Lily Mernin

This biography is republished from The Dictionary of Irish Biography and was written by Marie Coleman. Shared by permission in line with Creative Commons ‘Attribution’ (CC BY) licencing.

Born: 16 November 1886, Ireland
Died: 18 February 1957
Country most active: Ireland
Also known as: Elizabeth Mernin, ‘Little Gentleman’
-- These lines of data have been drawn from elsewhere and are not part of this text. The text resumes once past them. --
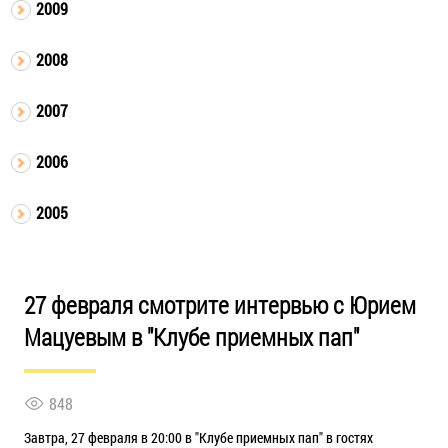
2009
2008
2007
2006
2005
27 февраля смотрите интервью с Юрием
Мацуевым в "Клубе приемных пап"
848
Завтра, 27 февраля в 20:00 в "Клубе приемных пап" в гостях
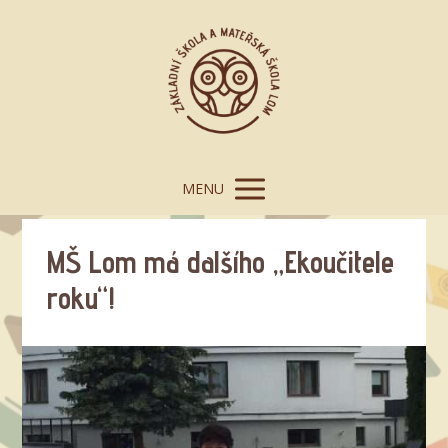
MENU
MŠ Lom má dalšího „Ekoučitele
roku“!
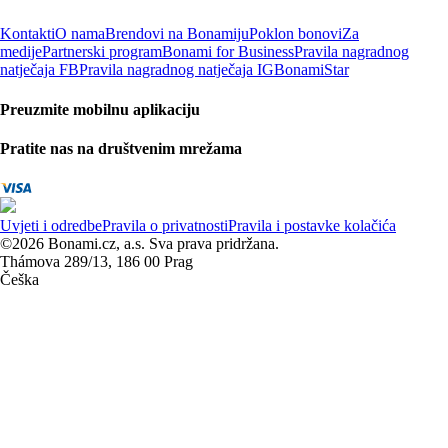
Kontakti
O nama
Brendovi na Bonamiju
Poklon bonovi
Za
medije
Partnerski program
Bonami for Business
Pravila nagradnog
natječaja FB
Pravila nagradnog natječaja IG
BonamiStar
Preuzmite mobilnu aplikaciju
Pratite nas na društvenim mrežama
Uvjeti i odredbe
Pravila o privatnosti
Pravila i postavke kolačića
©2026 Bonami.cz, a.s. Sva prava pridržana.
Thámova 289/13, 186 00 Prag
Češka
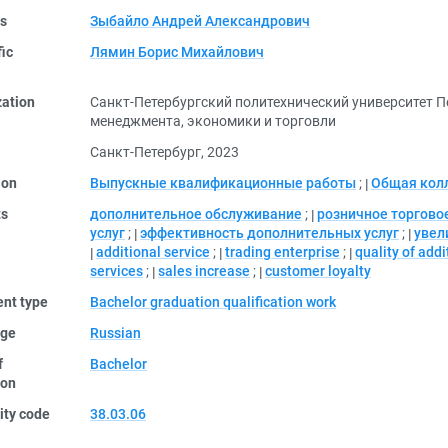
rs
Зыбайло Андрей Александрович
fic
Лямин Борис Михайлович
zation
Санкт-Петербургский политехнический университет 
менеджмента, экономики и торговли
Санкт-Петербург, 2023
ion
Выпускные квалификационные работы
;
Общая кол
ts
дополнительное обслуживание
;
розничное торгово
услуг
;
эффективность дополнительных услуг
;
увел
additional service
;
trading enterprise
;
quality of addi
services
;
sales increase
;
customer loyalty
nt type
Bachelor graduation qualification work
ge
Russian
f
Bachelor
ion
ity code
38.03.06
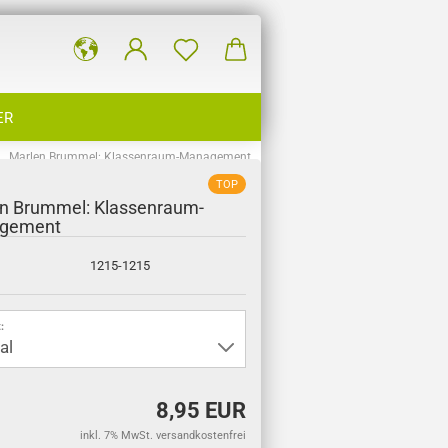
ER
Marlen Brummel: Klassenraum-Management
TOP
n Brummel: Klassenraum-
gement
1215-1215
:
8,95 EUR
inkl. 7% MwSt. versandkostenfrei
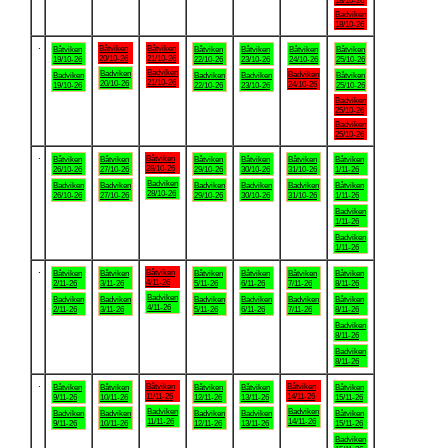
18/10-26
Badviken
18/10-26
.
Båtviken
Båtviken
Båtviken
Båtviken
Båtviken
Båtviken
Båtviken
20/10-26
21/10-26
19/10-26
22/10-26
23/10-26
24/10-26
25/10-26
Badviken
Badviken
Badviken
Badviken
Badviken
Badviken
Båtviken
21/10-26
20/10-26
24/10-26
19/10-26
22/10-26
23/10-26
25/10-26
Badviken
25/10-26
Badviken
25/10-26
.
Båtviken
Båtviken
Båtviken
Båtviken
Båtviken
Båtviken
Båtviken
28/10-26
26/10-26
27/10-26
29/10-26
30/10-26
31/10-26
1/11-26
Badviken
Badviken
Badviken
Badviken
Badviken
Badviken
Båtviken
28/10-26
26/10-26
27/10-26
29/10-26
30/10-26
31/10-26
1/11-26
Badviken
1/11-26
Badviken
1/11-26
.
Båtviken
Båtviken
Båtviken
Båtviken
Båtviken
Båtviken
Båtviken
4/11-26
2/11-26
3/11-26
5/11-26
6/11-26
7/11-26
8/11-26
Badviken
Badviken
Badviken
Badviken
Badviken
Badviken
Båtviken
4/11-26
2/11-26
3/11-26
5/11-26
6/11-26
7/11-26
8/11-26
Badviken
8/11-26
Badviken
8/11-26
.
Båtviken
Båtviken
Båtviken
Båtviken
Båtviken
Båtviken
Båtviken
11/11-26
14/11-26
9/11-26
10/11-26
12/11-26
13/11-26
15/11-26
Badviken
Badviken
Badviken
Badviken
Badviken
Badviken
Båtviken
11/11-26
14/11-26
9/11-26
10/11-26
12/11-26
13/11-26
15/11-26
Badviken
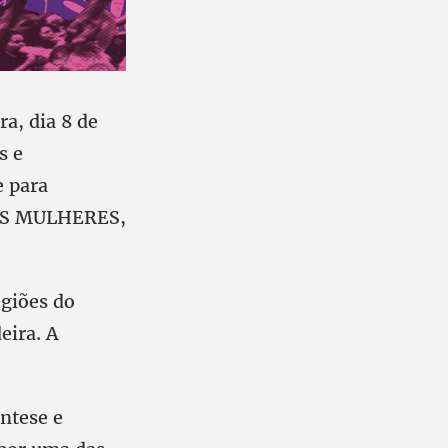
a, dia 8 de
s e
e para
 AS MULHERES,
egiões do
eira. A
intese e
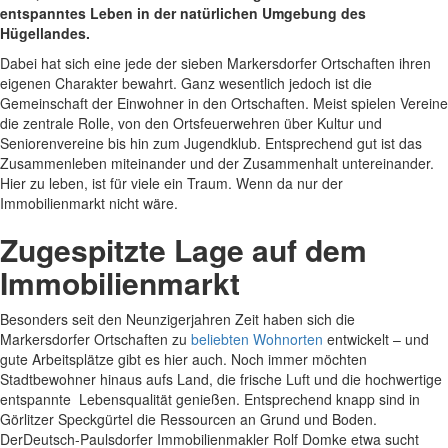
entspanntes Leben in der natürlichen Umgebung des
Hügellandes.
Dabei hat sich eine jede der sieben Markersdorfer Ortschaften ihren
eigenen Charakter bewahrt. Ganz wesentlich jedoch ist die
Gemeinschaft der Einwohner in den Ortschaften. Meist spielen Vereine
die zentrale Rolle, von den Ortsfeuerwehren über Kultur und
Seniorenvereine bis hin zum Jugendklub. Entsprechend gut ist das
Zusammenleben miteinander und der Zusammenhalt untereinander.
Hier zu leben, ist für viele ein Traum. Wenn da nur der
Immobilienmarkt nicht wäre.
Zugespitzte Lage auf dem
Immobilienmarkt
Besonders seit den Neunzigerjahren Zeit haben sich die
Markersdorfer Ortschaften zu
beliebten Wohnorten
entwickelt – und
gute Arbeitsplätze gibt es hier auch. Noch immer möchten
Stadtbewohner hinaus aufs Land, die frische Luft und die hochwertige
entspannte Lebensqualität genießen. Entsprechend knapp sind in
Görlitzer Speckgürtel die Ressourcen an Grund und Boden.
DerDeutsch-Paulsdorfer Immobilienmakler Rolf Domke etwa sucht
Mernin, Elizabeth (‘Lily’; ‘Little Gentleman’) (1886–1957), intelligence agent, was born 16 November 1886 in Clanbrassil Street, Dublin, the daughter of John Mernin, confectioner of Dorset Street, Dublin, and his wife Marianne (Mary) Maguire. Her parents were from Waterford, and in 1901 she appears living with her grandmother and various uncles and aunts in Patrick Street, Waterford. Having worked in the 1910s as a typist in various Dublin firms, in 1914 she was employed as a short-hand typist at the garrison adjutants’s office in Dublin Castle. A member of the radical Keating branch of the Gaelic League, she was introduced to Michael Collins in 1918 by her cousin, Piaras Béaslaí, and began work as an intelligence agent for Collins in 1919, using her position to obtain important documents and (in 1920) information relating to the auxiliary police and intelligence officers. One of Collins’s most important contacts in Dublin Castle, known by the alias ‘Little Gentleman’ (believed by many to denote a British intelligence officer), her most important contribution was identifying the residences of British intelligence agents, later killed by Collins’s squad on Bloody Sunday (21 November 1920). She also helped two of Collins’s principal associates, Frank Saurin and Tom Cullen, to identify senior British agents in Dublin, and used a room in Clonliffe Road to type secret reports for Collins. She was discharged from British service in February 1922 and was employed as a typist in the Irish army from July 1922 until her retirement in February 1952, during which time she was based mainly in Clancy Barracks. Although unmarried, she gave birth (June 1922) to a son in London, and there is circumstantial evidence to suggest that his father was Piaras Béaslaí. She lived in Dublin at 167 Mangerton Road, Drimnagh, and died in Dublin 18 February 1957. She was awarded a military service pension for her work in the revolutionary period; her statement to the Bureau of Military History is in the Military Archives.